Kalan binalarda eğitim, zaten az olan kitaplar da yangında yok olunca iyiden iyiye zorlaşmış. Müdür Zeki Faik İzer, kampanya başlatmış, biraz kitap alınmış, hatta Louvre Müzesi, kopyalarını yapmamak şartıyla 170 heykel göndermiş. Turan Erol bu durumu "Ne malzeme, ne kitap, ne röprodüksiyon var. Dünya sanatından 50 yıl geride kalmışız. Türk resmini çağdaş düzeye getirelim istiyoruz, ama nasıl bilmiyoruz." diye açıklarken sözü alan Adnan Çoker, "Picasso 'Araştırmıyorum, buluyorum.' demiş; ama o Picasso, bizim araştırmamız lazımdı. O zamanlar saçlarımız siyahtı, bedenimiz genç. Ruh doğduğunda bedenden ihtiyardır, beden ruhu gençleştirmek için uğraşır, bir de bakar kendi yaşlanmış." diyor.

'Gelelim aranızdaki tatlı rekabete' dediğimizde çağdaş fırçalar, lafı birbirlerine atıyor. "Turan, münazarayı anlat" diye atılıyor Çoker. "Sen anlat, baksana unutmamışsın." oluyor Turan Erol'un cevabı. Münazara modaymış o zamanlar ve senede 3 kez yapılırmış. Etkileri de diğer münazaraya dek sürermiş. Bunların birinde konu "Sanata üstatlar yoluyla mı, tabiat yoluyla mı gidilir?" imiş. Hikayeyi uzatmayalım, Turan'lar galip gelmiş. 'Peki akademinin şimdiki eğitim durumu' dediğimizde, ekibin cevabı "Durup dururken kızdırmayalım hocaları." oluyor. "Biz bu işe baş koymuştuk. Kızlarla falan işimiz olmazdı. Atölyelerden çıkmazdık. Sanat bizim için öğrencilikten sonra başladı. Şimdiki öğrenciler maşallah pek hızlı." ise bu konuda duyduğumuz diğer cümleler.

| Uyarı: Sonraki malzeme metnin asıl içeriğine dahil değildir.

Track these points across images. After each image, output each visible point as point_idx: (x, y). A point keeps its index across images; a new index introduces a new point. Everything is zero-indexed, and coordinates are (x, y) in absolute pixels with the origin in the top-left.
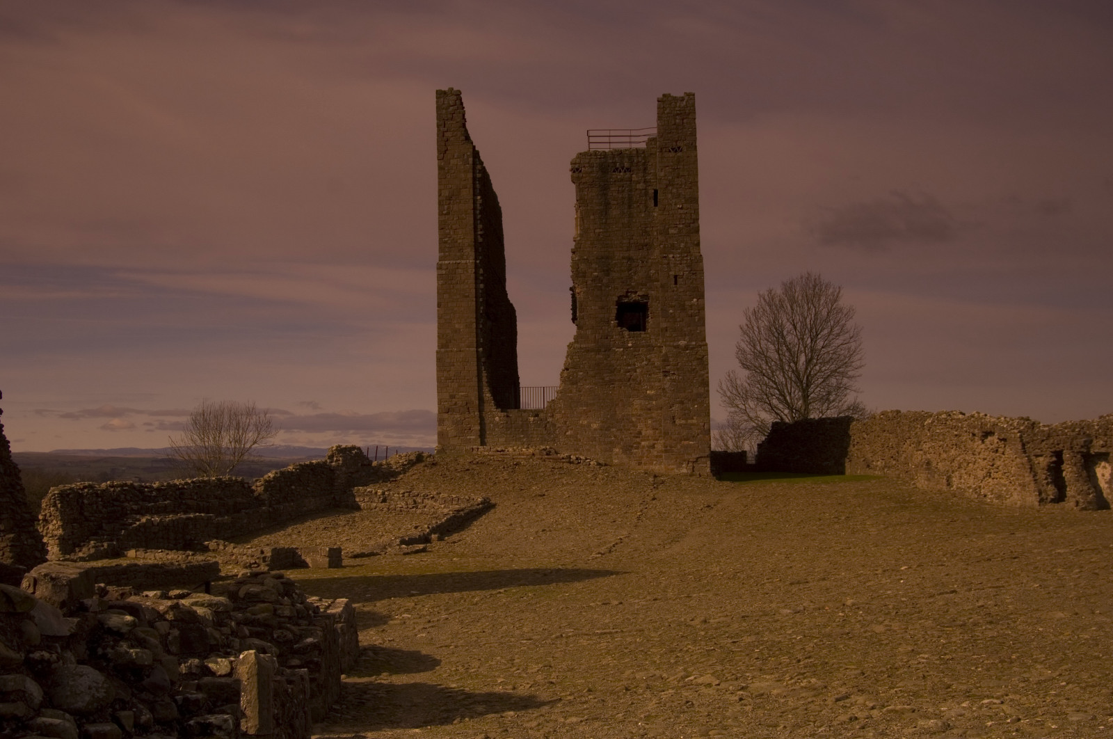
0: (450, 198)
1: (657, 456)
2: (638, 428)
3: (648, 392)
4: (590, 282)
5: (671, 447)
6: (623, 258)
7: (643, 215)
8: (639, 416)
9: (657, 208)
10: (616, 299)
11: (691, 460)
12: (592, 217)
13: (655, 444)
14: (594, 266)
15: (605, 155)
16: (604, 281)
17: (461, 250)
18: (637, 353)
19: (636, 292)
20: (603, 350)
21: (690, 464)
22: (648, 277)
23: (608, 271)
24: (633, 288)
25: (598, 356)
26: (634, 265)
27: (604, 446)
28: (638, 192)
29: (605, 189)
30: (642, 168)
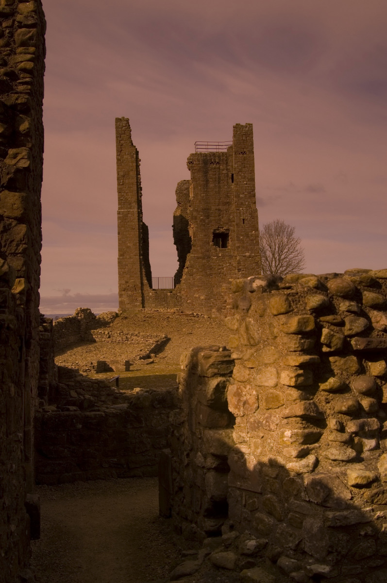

Türk resminin tarihine yolculuk

1950 sonrası estetik dinamiklerin temellendirilmesini sağlayan sergide Turan Erol'un duygusal peyzajları, özellikle de iki büyük Ağrı Dağı tablosu ve Orhan Peker'in soyut somut gidiş gelişleri arasında kalan Aliye Berger portresi dikkat çekici. Mekanda ilerledikçe Abdurrahman Öztoprak'ın geometrik keskin çizgileri, Adnan Çoker'in siyah hakimiyeti ve Şadan Bezeyiş'in renk denemeleri arasındaki kırmızılı-lacivertli dinamik formları karşılıyor izleyeni. Serginin küratörü Günseli İnal, amacının popüler kültür tahribatına karşı resmin köklerine, en azından yakın tarihine inebilmek olduğunu söylüyor: "1950 sonrası yenilenme süreçlerinde yaşanan büyük dünya savaşlarını belleklerden silmek, savaşlarda ve savaş sonrası yıkımı onarabilmek ve değişen zaman mekan kavramını algılayabilmek için yüzyılın ikinci yarısını çok iyi okumak lazım." Beş ustanın çağdaş olduklarına ama modern olmadıklarına dikkat çeken İnal, "Çağdaş nedir, modern nedir?" sorusunu tartışmaya açıyor. Sergi, 29 Nisan'a kadar açık kalacak.